Japan has long been known for its safety standards and high quality of life. Despite recent events such as the 2011 tsunami and the nuclear disaster at Fukushima, Japanese tourists continue to flock to destinations around the globe. Nowhere is safe from crime though, especially during the holiday season. Let’s see below how to travel safely for the festive season in Japan.

Take a trusted guide or tour company with you

This holiday season, many travellers are going it alone. But that’s no way to explore new places. Instead, consider booking a trip through an operator like Globus (globus.com). The tour operators can help you plan your itinerary, reserve things like hotels, arrange visas and recommend English-speaking guides. They also offer emergency rescue services if needed — so your vacation won’t end up being ruined by a medical crisis. You’ll save time, money and stress — all while having fun. Plus, when you book through an operator like Globus, you can trust that they will take care of every little detail.

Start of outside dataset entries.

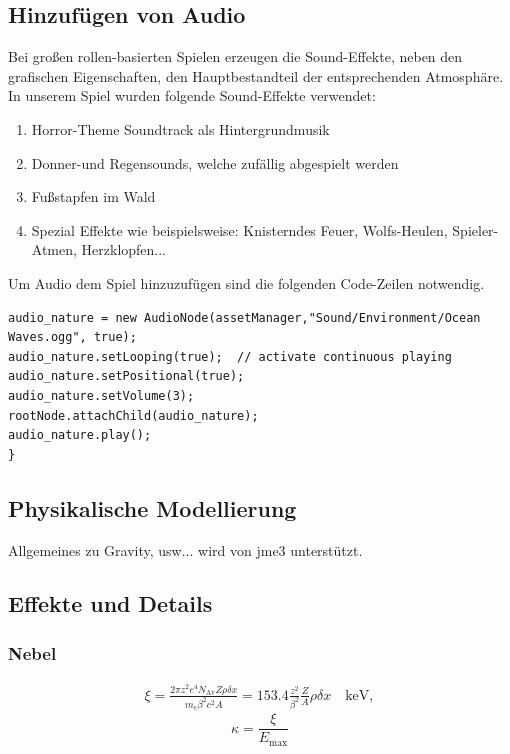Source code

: \subsection{Hinzufügen von Audio}
Bei großen rollen-basierten Spielen erzeugen die Sound-Effekte, neben den grafischen Eigenschaften, den Hauptbestandteil der entsprechenden Atmosphäre. In unserem Spiel wurden folgende Sound-Effekte verwendet:
\begin{enumerate}
	\item Horror-Theme Soundtrack als Hintergrundmusik
	\item Donner-und Regensounds, welche zufällig abgespielt werden
	\item Fußstapfen im Wald
	\item Spezial Effekte wie beispielsweise: Knisterndes Feuer, Wolfs-Heulen, Spieler-Atmen, Herzklopfen...
\end{enumerate} Um Audio dem Spiel hinzuzufügen sind die folgenden Code-Zeilen notwendig.

\begin{lstlisting}
audio_nature = new AudioNode(assetManager,"Sound/Environment/Ocean Waves.ogg", true);
audio_nature.setLooping(true);  // activate continuous playing
audio_nature.setPositional(true);   
audio_nature.setVolume(3);
rootNode.attachChild(audio_nature);
audio_nature.play();
}
\end{lstlisting}


\subsection{Physikalische Modellierung}
Allgemeines zu Gravity, usw... wird von jme3 unterstützt.

\subsection{Effekte und Details}

\subsubsection{Nebel}
\begin{eqnarray*} \xi  = \frac{2\pi z^2 e^4 N_{\textrm{Av}} Z \rho
		\delta x}{m_{\textrm{e}} \beta^2 c^2 A} =  153.4 \frac{z^2}{\beta^2}
	\frac{Z}{A}
	\rho \delta x \quad\textrm{keV},
\end{eqnarray*}
\cite{Cr14}
\bigskip
\begin{equation}
\kappa =\frac{\xi}{E_{\textrm{max}}} %
\end{equation}


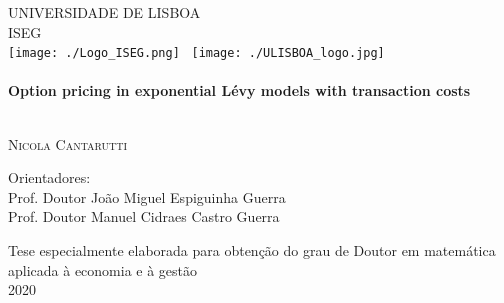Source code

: \begin{titlepage}
\begin{center}



\textsc{\Large UNIVERSIDADE DE LISBOA}\\[0.5cm]
\textsc{\Large ISEG}\\[1cm]

\texttt{[image: ./Logo\_ISEG.png]}~
\texttt{[image: ./ULISBOA\_logo.jpg]}~
\\[1cm]

\HRule \\[0.4cm]
{ \huge \bfseries Option pricing in exponential Lévy models with transaction costs \\[0.4cm] }

\HRule \\[1.5cm]


\textsc{\LARGE Nicola Cantarutti}\\[1.5cm]


\noindent
\begin{flushleft} \large
Orientadores:\\[0.2cm]
Prof. Doutor João Miguel Espiguinha Guerra\\
Prof. Doutor Manuel Cidraes Castro Guerra\\
\end{flushleft}


\vfill

{Tese especialmente elaborada para obtenção do grau de Doutor em matemática aplicada à economia e à gestão}\\[2cm]

{\large 2020}\\[0.3cm]

\end{center}
\end{titlepage}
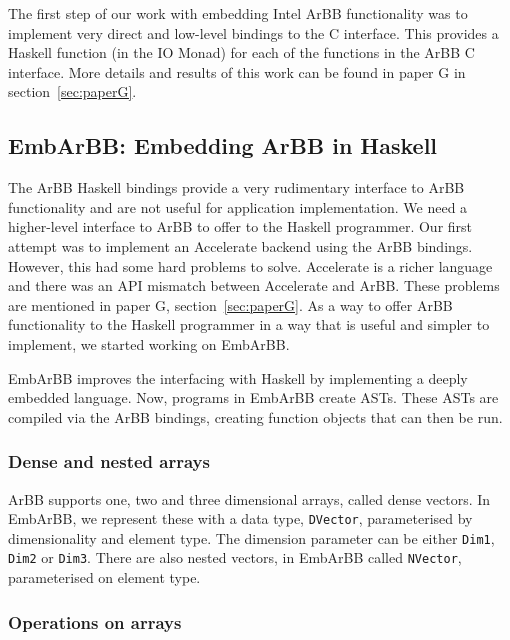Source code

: \documentclass[a4paper]{book}
\begin{document}
The first step of our work with embedding Intel ArBB functionality was to implement very direct 
and low-level bindings to the C interface. This provides a Haskell function (in the IO Monad) 
for each of the functions in the ArBB C interface. More details and results of this work 
can be found in paper G in section~\ref{sec:paperG}.



\subsection{EmbArBB: Embedding ArBB in Haskell}
\label{sec:EmbArBB} 

The ArBB Haskell bindings provide a very rudimentary interface to ArBB functionality and 
are not useful for application implementation. We need a higher-level interface to ArBB to offer 
to the Haskell programmer. Our first attempt was to implement an Accelerate backend 
using the ArBB bindings. However, this had some hard problems to solve. Accelerate is a 
richer language and there was an API mismatch between Accelerate and ArBB. These problems 
are mentioned in paper G, section~\ref{sec:paperG}. As a way to offer ArBB functionality 
to the Haskell programmer in a way that is useful and simpler to implement, we started 
working on EmbArBB. 

EmbArBB improves the interfacing with Haskell by implementing a deeply embedded language. 
Now, programs in EmbArBB create ASTs. These ASTs are compiled via the ArBB bindings, creating 
function objects that can then be run. 

\subsubsection{Dense and nested arrays}

ArBB supports one, two and three dimensional arrays, called dense vectors. In \\ EmbArBB, we 
represent these with a data type, {\tt DVector}, parameterised by dimensionality and 
element type. The dimension parameter can be either {\tt Dim1}, {\tt Dim2} or {\tt Dim3}. 
There are also nested vectors, in EmbArBB called {\tt NVector}, parameterised on element type. 

\subsubsection{Operations on arrays} 
\end{document}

Stay close to touristy areas

Although we tend to think of Tokyo as one huge metropolis, there are several smaller cities within the metropolitan area. Some of these towns have their distinct charm, but none may be more bustling than Shibuya, Shinjuku, Ikebukuro and Harajuku. These are where most major attractions lie, meaning this is where you’ll find the majority of shops, restaurants, nightclubs and other entertainment options. So, whether you’re looking to shop till you drop at malls, catch some live music at jazz clubs, go clubbing or just hang out with friends, this part of town has got you covered.

Pack light

When I say “pack lightly,” I mean pack less — not necessarily lighter. Yes, our clothes might weigh us down here, but if you bring only the bare essentials you should do fine. And don’t forget about those shoes! Bring a pair that is comfortable enough for walking around but cute enough to wear on a night out. Don’t overdo it on accessories either. A few key items are good to have, but bring too much and you may find yourself getting overwhelmed.

Plan ahead

 One thing you want to avoid is running into bad weather. If you’re heading to a popular destination then it’s best to make sure you know what to expect before you head off. For example, if you’re visiting Kyoto, it would be a good idea to check the forecast before setting off. It’s also important to keep your health in mind, packing any necessary medication you may need.

Use common sense

 You may feel invincible when travelling solo, but you still have to be smart. Know where you are and what’s going on around you. Don’t walk alone at night, even in well-lit areas. If someone grabs you suddenly, scream. And if you’re ever held up at gunpoint, don’t resist. Try to remain calm and hope that people see you as a victim instead of a target.

Be wary of pickpockets

 If you’re planning on doing lots of shopping, then you’re going to need cash. However, don’t carry large amounts of money with you everywhere. It’s better to have small denominations of notes tucked away in your wallet rather than relying entirely on ATMs. Make it a habit to use ATMs located inside banks or post offices. Also, try to keep your bag close to you whenever possible. If you’re carrying it across your body, make sure it’s close to your front side. Finally, when you first enter a store, look suspiciously for anyone following you.

Find a friend

Another great tip is finding a travel buddy. Not only does having another person along increase the odds that you’ll stick together, but you can split the costs of trips and accommodation. Plus, everyone needs someone to talk to.

Eat & drink local

 Now that you’ve arrived in Japan, it’s time to start exploring its many treats! But by now you’ll no doubt be exhausted from the long flight so why not treat yourself? There are plenty of familiar dishes served up abroad so why not give them a try? On top of that, Japanese cuisine offers a unique taste experience. It may take some experimentation but you’ll soon discover that there are endless ways to enjoy food in this country.

Find free stuff

Most nations offer cultural days, which means the government gives discounts at museums, libraries and other cultural centres. But if your home nation doesn’t offer such deals, that’s okay. There are still things you can find for free in Japan. Just ask around locally or visit local tourist information centres (i.e., the one at Narita airport).

In conclusion, while travelling abroad isn’t always easy, it doesn’t have to be expensive as well. Take advantage of free events, discounts, deals, festivals and more. By preparing beforehand you’ll save tons of money and stress later on. So go forth, explore, relax and learn new things! Research on how to gamble responsibly when travelling.